我正在寻找用 Petrarch 解析一系列新闻故事。根据其official document:
PETRARCH的主要输入格式是每个条目的XML文档 在文档中要解析的句子或故事。输入可以是 个别句子或整个故事。另外,输入 可以包含来自StanfordNLP的预解析信息或仅包含普通信息 斯坦福大学解析的文字留给了TABARI。是否输入 使用PETRARCH中的-P标志指示是否解析 命令行参数。
换句话说,Petrarch使用StanfordNLP作为其解析工具的一部分。
我的新闻文档都在一个没有XML结构的txt文件中(因此,没有句子属性,id,但有日期)。但我想尝试使用示例文本来查看是否有效,在这种情况下,我会将这些文本重新编程为相应的格式。以下是样本:
<document>
<Sentences>
<Sentence sentence = "Boolean" id = "1" date = "20151026">
<Text>China, Japan and South Korea will hold a summit in South Korea when Chinese Premier Li Keqiang visits.</Text>
</Sentence>
<Sentence sentence = "Boolean" id = "2" date = "20151027">
<Text>It is the first China-Japan-South Korea meeting since they were discontinued in 2012 amid tension dating back to World War Two.</Text>
</Sentence>
<Sentence sentence = "Boolean" id = "3" date = "20151027">
<Text>Marry has a happy life.</Text>
</Sentence>
</Sentences>
</document>
Petrarch接受格式,程序运行没有错误,但没有输出。下面是我的python代码:
cd
virtualenv venv
source venv/bin/activate
petrarch parse -i reuter1025.xml -o output.txt
以下是我从终端复制的日志:
(venv)d-172-26-7-114:~ Carl$ petrarch parse -i reuter1025.xml -o output.txt
new_actor_length = 0
stop_on_error = False
write_actor_root = False
write_actor_text = False
require_dyad = True
code-by-sentence True
pause_by_sentence False
pause_by_story False
Comma-delimited clause elimination:
Initial : deactivated
Internal: min = 2 max = 8
Terminal: min = 2 max = 8
Verb dictionary: CAMEO.verbpatterns.150430.txt
Actor dictionaries: [u'Phoenix.Countries.actors.txt', u'Phoenix.International.actors.txt', u'Phoenix.MilNonState.actors.txt']

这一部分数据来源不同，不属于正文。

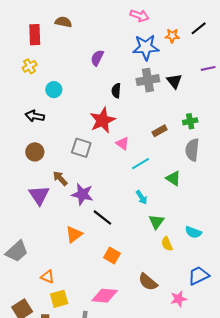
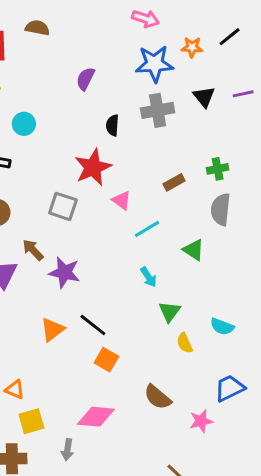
black triangle: (174, 81) -> (204, 97), moved
black line: (102, 217) -> (93, 325), moved

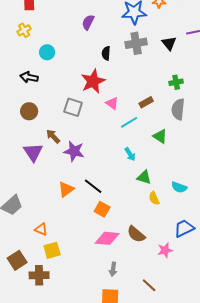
black triangle: (204, 97) -> (169, 43), moved
brown rectangle: (174, 182) -> (146, 102), moved
green triangle: (170, 312) -> (144, 177), turned -49
pink diamond: (96, 417) -> (107, 238), moved
gray arrow: (67, 450) -> (113, 269), moved

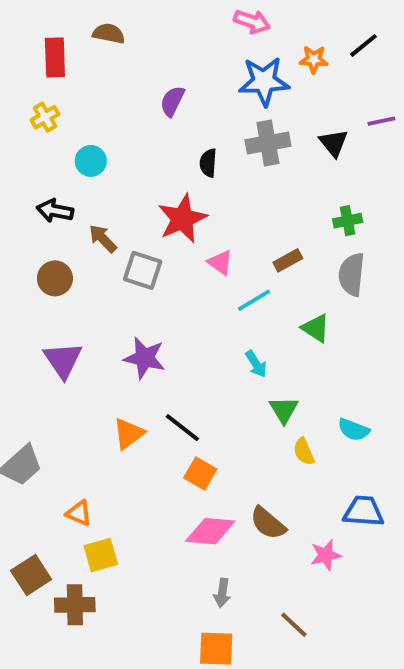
brown arrow: (53, 136) -> (103, 239), moved
green triangle: (144, 177) -> (284, 410), turned 42
blue trapezoid: (184, 228) -> (364, 511), turned 30

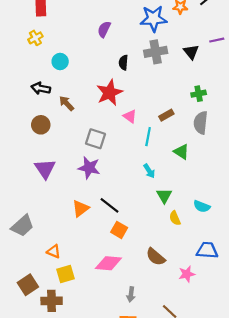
gray square: (143, 270) -> (96, 139), moved
cyan line: (254, 300) -> (148, 137), turned -48
pink diamond: (210, 531) -> (108, 263), moved

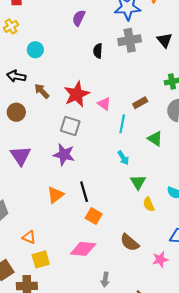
red star: (109, 93) -> (77, 94), moved
black line: (109, 205) -> (84, 192), turned 36

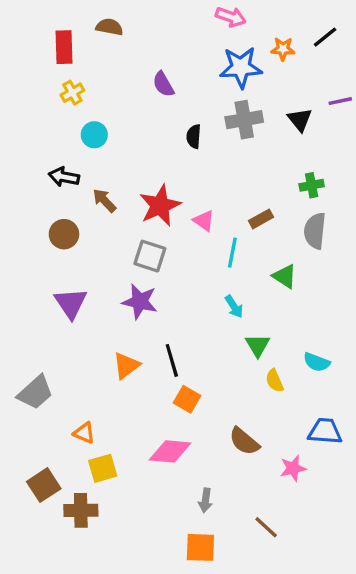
purple semicircle: (79, 18) -> (163, 84), turned -56
yellow cross: (11, 26) -> (72, 93), moved

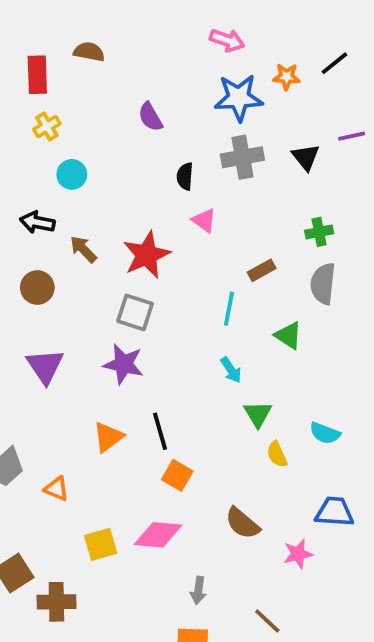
pink triangle: (204, 221) -> (204, 220), moved
orange triangle: (84, 433) -> (56, 489), moved
yellow square: (103, 468) -> (101, 544), moved

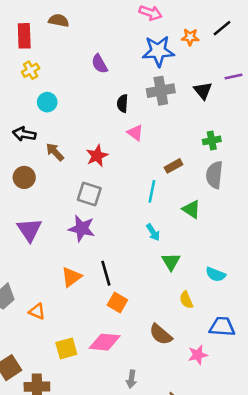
red star: (147, 255) -> (97, 156), size x0.7
yellow semicircle: (277, 454) -> (186, 300), moved

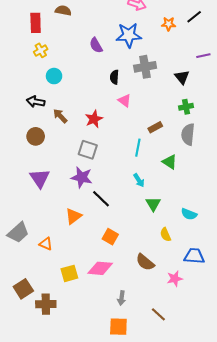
blue star: (158, 51) -> (129, 35), moved
black triangle: (203, 91) -> (182, 77), moved
black line: (106, 273) -> (101, 199), moved, turned -30

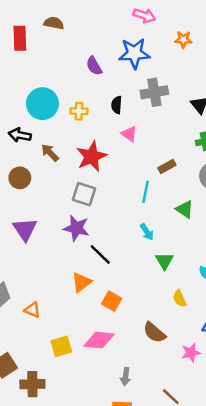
yellow cross: (41, 50) -> (79, 111), moved, turned 32
cyan circle: (54, 76) -> (42, 104), size x1.6
red star: (94, 119) -> (92, 156), size x1.4
orange triangle: (73, 216) -> (81, 282), moved

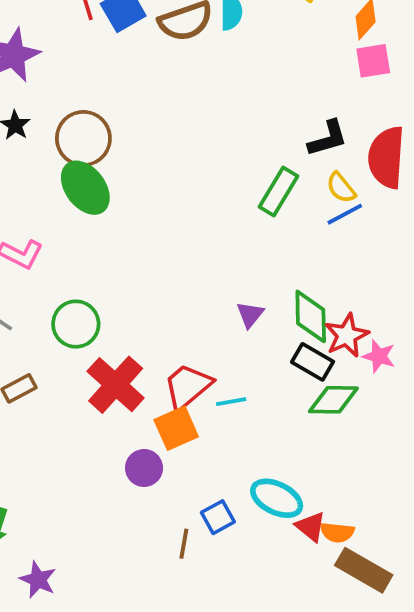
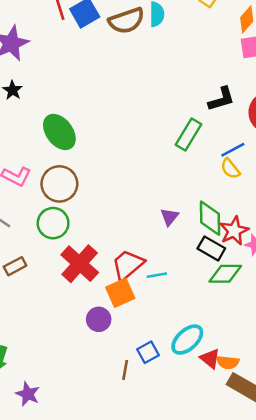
brown circle: (83, 138) -> (59, 184), moved
yellow semicircle: (341, 188) -> (230, 169), moved
cyan ellipse: (277, 498) -> (187, 340), turned -68

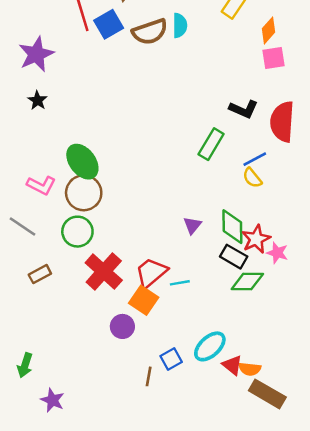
black L-shape: (221, 99) -> (244, 109), turned 40
green ellipse: (59, 132) -> (82, 162), moved
orange square: (120, 293) -> (144, 300), turned -32

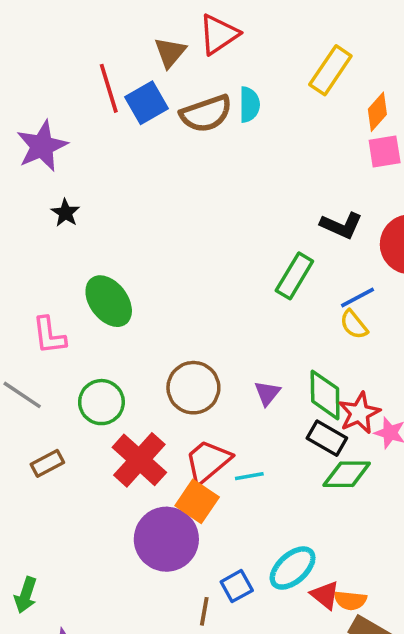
black star: (37, 100) -> (65, 213), moved
pink L-shape: (41, 185) -> (49, 335), turned 56
brown circle: (84, 193) -> (193, 388), moved
purple circle: (122, 326) -> (166, 539), size x1.8

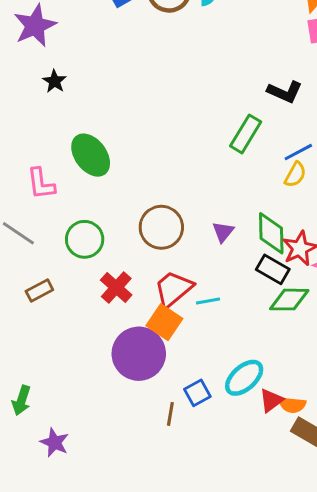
yellow semicircle: (354, 325) -> (295, 175), turned -112
red cross: (139, 460) -> (116, 287), size x0.7
red triangle: (325, 595) -> (271, 400), turned 44

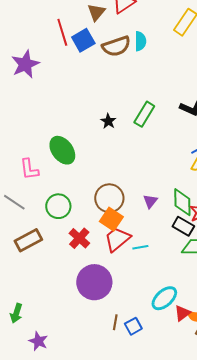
black star: (54, 81) -> (108, 121), moved
green rectangle: (246, 134) -> (144, 114), moved
brown rectangle: (39, 290) -> (28, 240), size x1.5
orange square: (164, 322) -> (111, 219), moved
blue square: (197, 393) -> (133, 326), moved

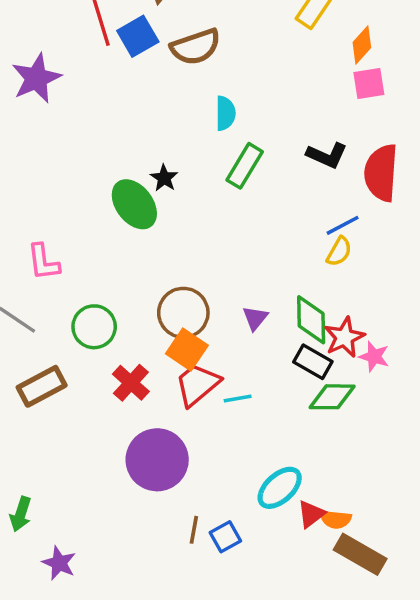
cyan semicircle: (140, 41) -> (225, 113), moved
black star: (108, 121) -> (164, 178), moved
green ellipse: (62, 150) -> (134, 204), moved

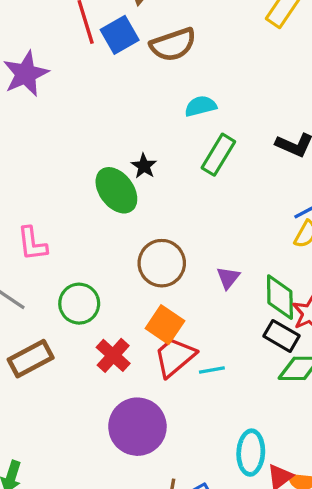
cyan semicircle: (225, 113) -> (201, 106), turned -104
brown circle: (183, 313) -> (162, 263), moved
purple triangle: (255, 318) -> (228, 278), moved
cyan ellipse: (280, 488) -> (251, 453), turned -45

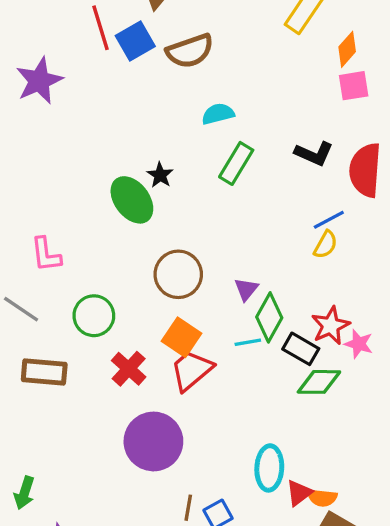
green diamond: (280, 297) -> (269, 317), moved, turned 30
brown rectangle: (31, 359) -> (44, 372), turned 33
cyan line: (212, 370) -> (248, 342), moved

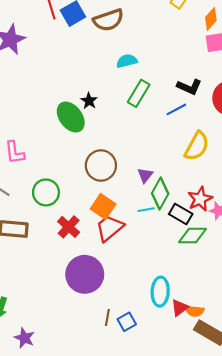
blue line: (329, 220) -> (176, 109), moved
yellow semicircle: (326, 245) -> (197, 146), size x1.6

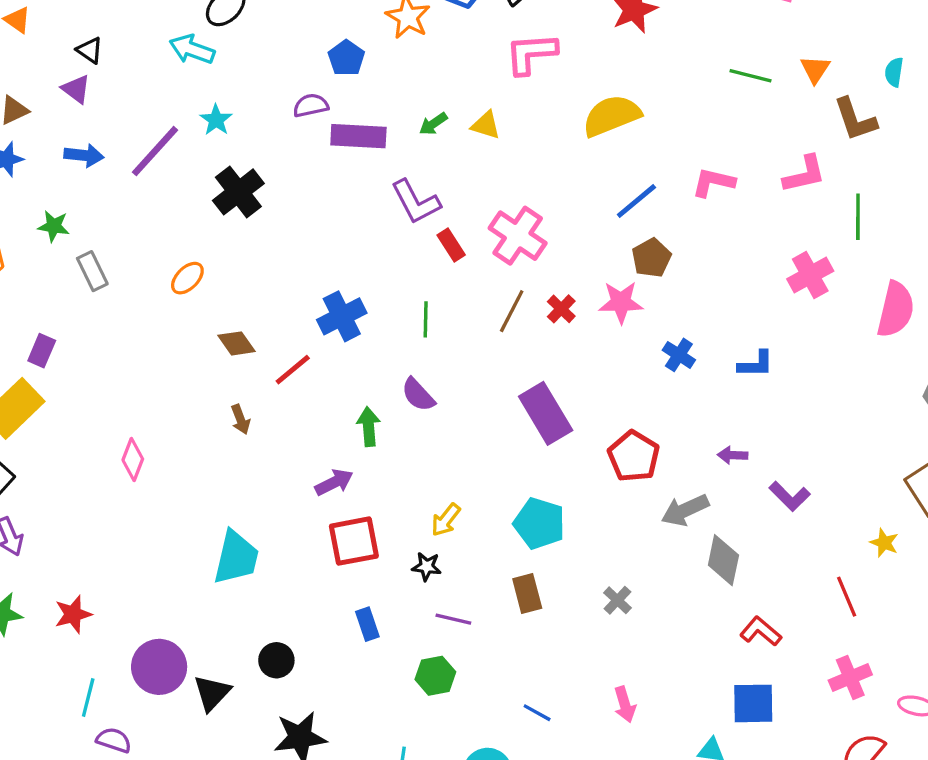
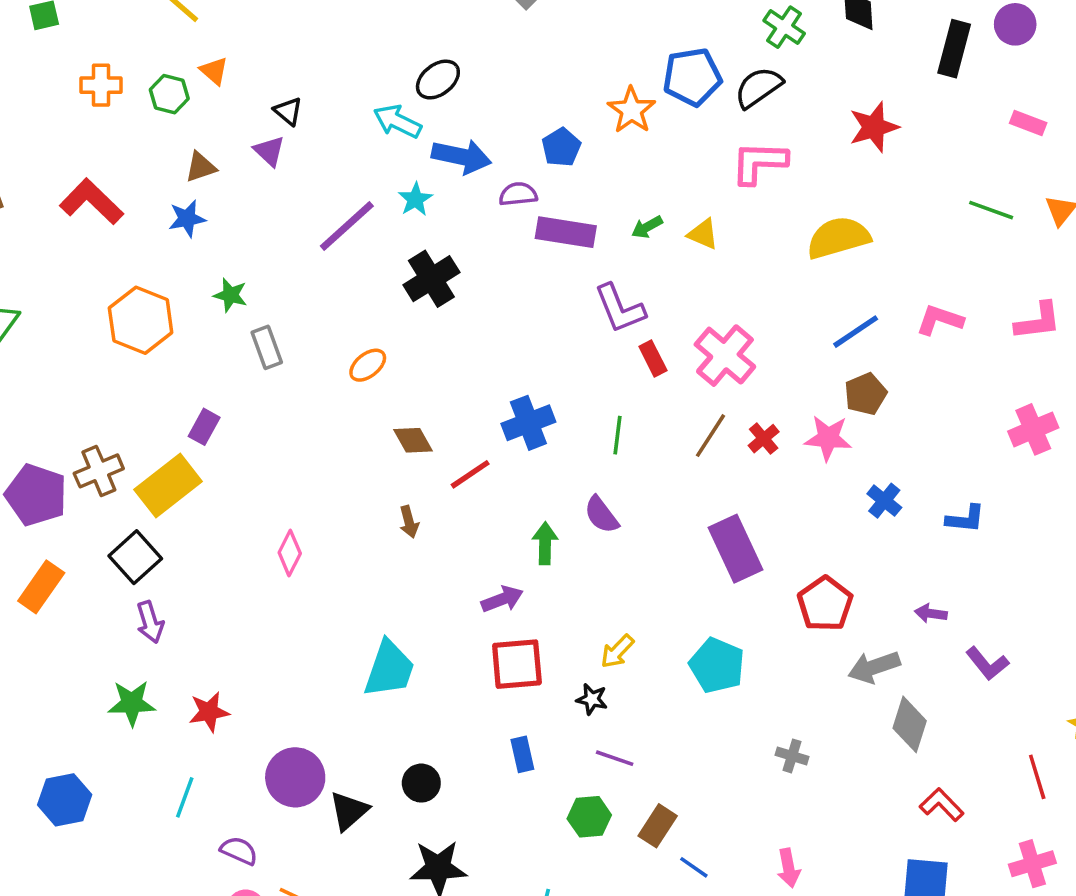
blue arrow: (84, 155) -> (461, 157), moved, size x1.4
brown rectangle: (527, 594) -> (658, 826), moved, turned 42
gray cross: (617, 600) -> (792, 756), turned -32
cyan line: (88, 697) -> (185, 797), moved

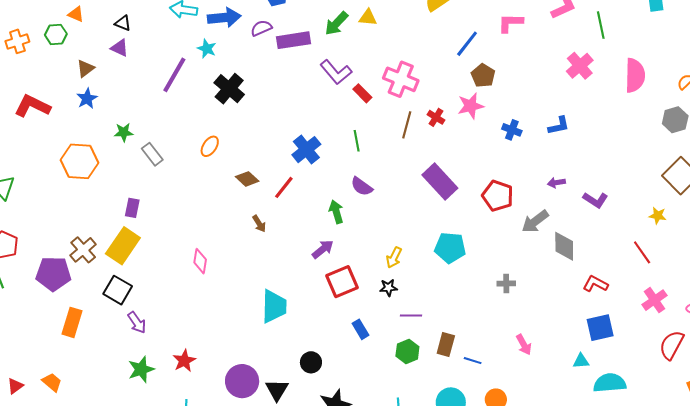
green arrow: (647, 227) -> (336, 23), size x1.5

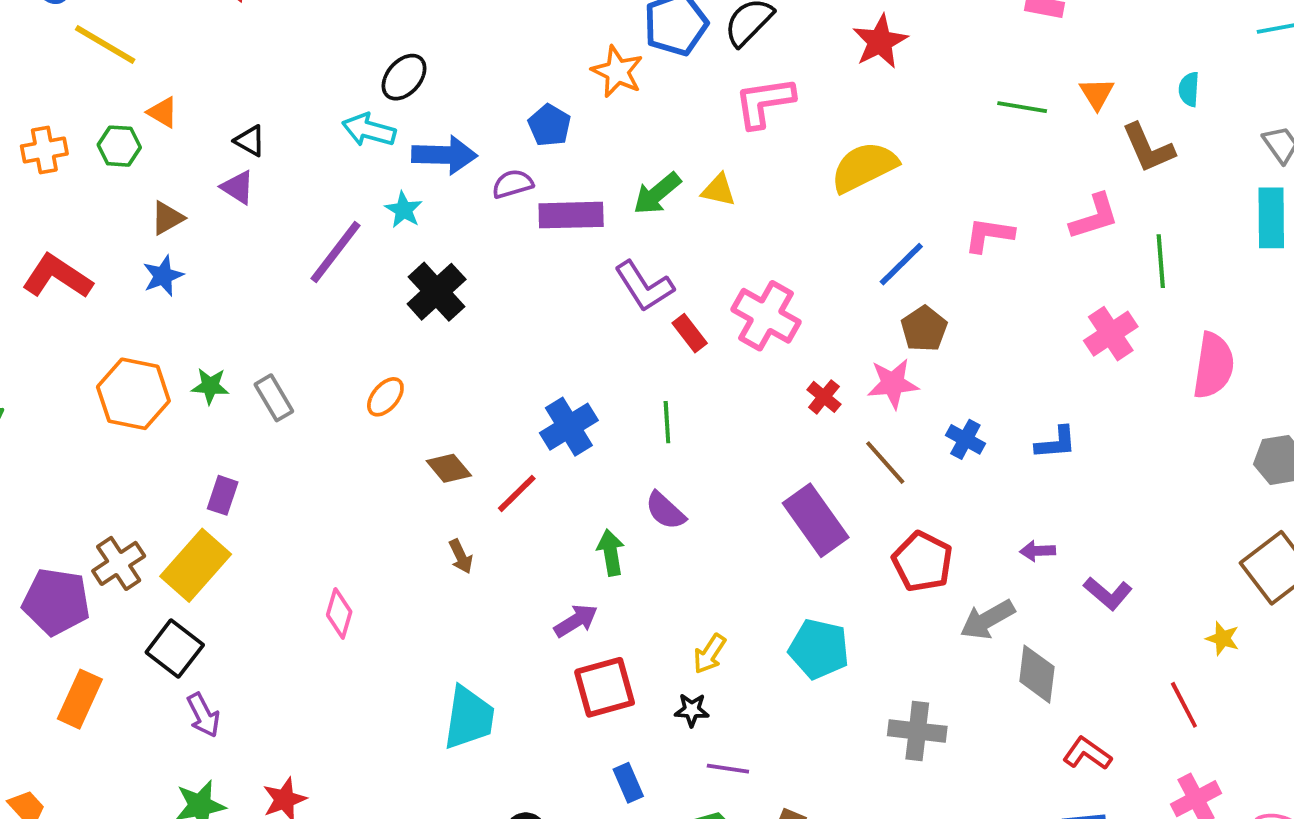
brown line: (407, 125) -> (885, 463), moved, turned -64
green star: (124, 132) -> (210, 386), moved
gray cross: (506, 284) -> (917, 731), size x1.6

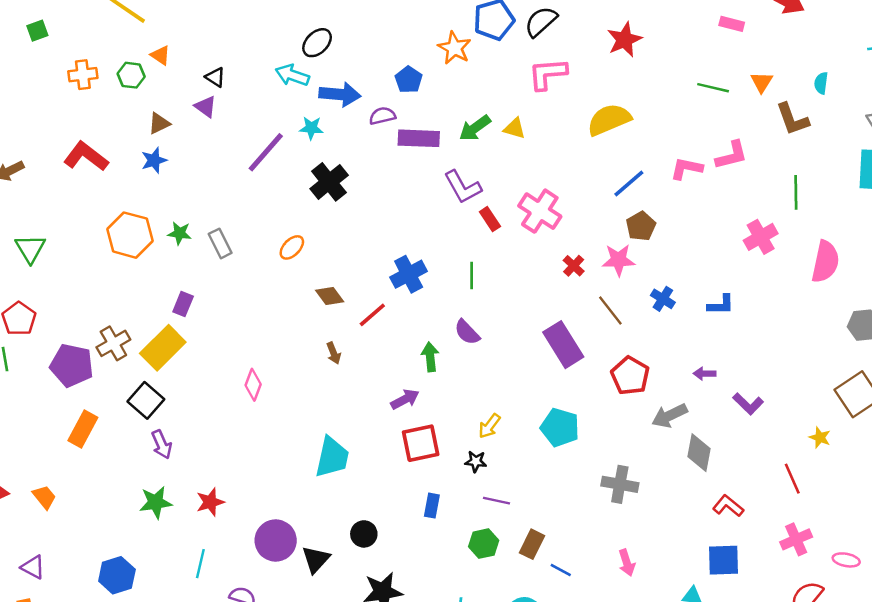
cyan star: (404, 210) -> (311, 128), turned -30
pink L-shape: (1094, 217) -> (732, 155), moved
blue rectangle: (628, 783) -> (432, 506), turned 30

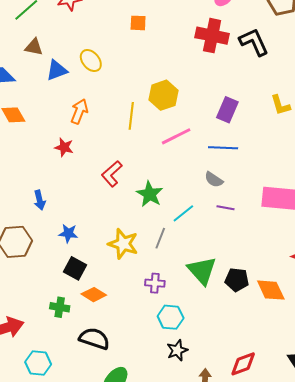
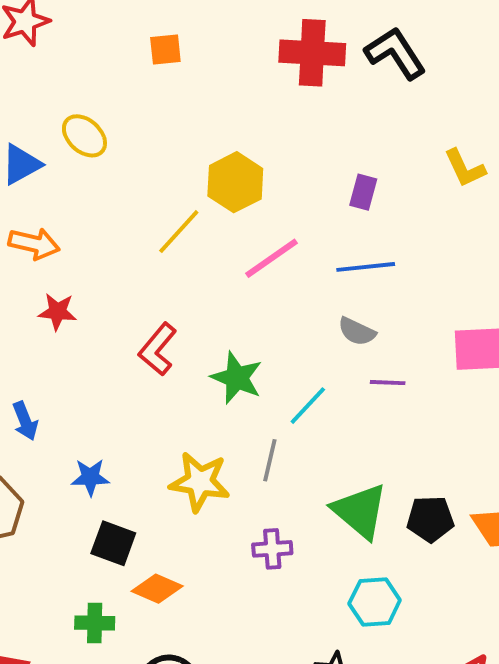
purple rectangle: (227, 110) -> (363, 192), size x0.7
orange arrow: (79, 111) -> (34, 244), moved, turned 90
yellow line: (131, 116) -> (179, 232), turned 44
cyan hexagon: (171, 317) -> (375, 602), moved

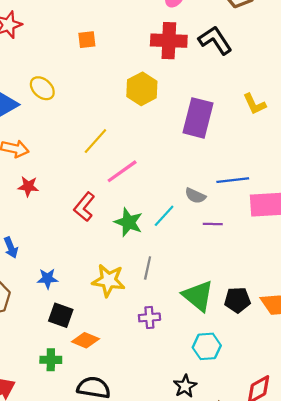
yellow hexagon: (235, 182) -> (142, 89), moved
purple rectangle: (363, 192) -> (198, 118), size x2.0
pink line: (272, 258) -> (122, 171), moved
blue line: (366, 267) -> (233, 180), moved
cyan line: (308, 406) -> (164, 216), moved

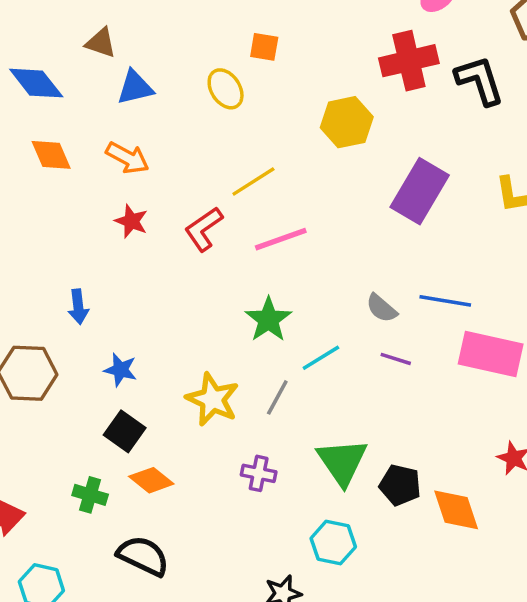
orange square: (87, 40) -> (264, 47), moved
red cross: (169, 41) -> (409, 61), turned -32
yellow ellipse: (42, 88) -> (226, 89), moved
red L-shape: (84, 207) -> (204, 229), moved
cyan line: (164, 216) -> (321, 358), moved

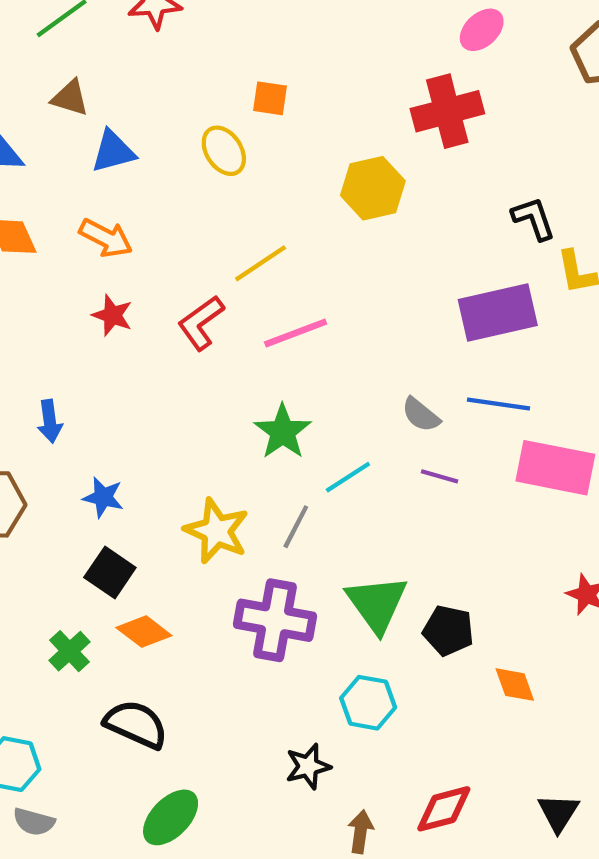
black L-shape: (480, 80) -> (534, 218), moved, size x0.7
purple rectangle: (420, 191) -> (498, 312), moved, turned 48
purple cross: (259, 473) -> (275, 620), size x1.8
green cross: (90, 495) -> (69, 651), turned 32
orange diamond: (456, 510) -> (515, 685), moved, size x0.7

Agent dictionary: Phoenix.agents.txt
Discard dictionary: Phoenix.discards.txt
Issues dictionary: Phoenix.IssueCoding.txt
Setting up StanfordNLP. The program isn't dead. Promise.
Stanford setup complete. Starting parse of 3 stories...
Done with StanfordNLP parse...
Discard sentence: CHINA FIRST 2012
Discard sentence: CHINA FIRST 2012
Summary:
Stories read: 0 Sentences coded: 0 Events generated: 0
Discards: Sentence 2 Story 0 Sentences without events: 0
Coding time: 5.003469944
Finished
问题似乎是StanfordNLP无视我的所有句子。对于那些有经验的人,我的原始格式有什么问题吗?我真的很想做这项工作,任何想法都会受到赞赏!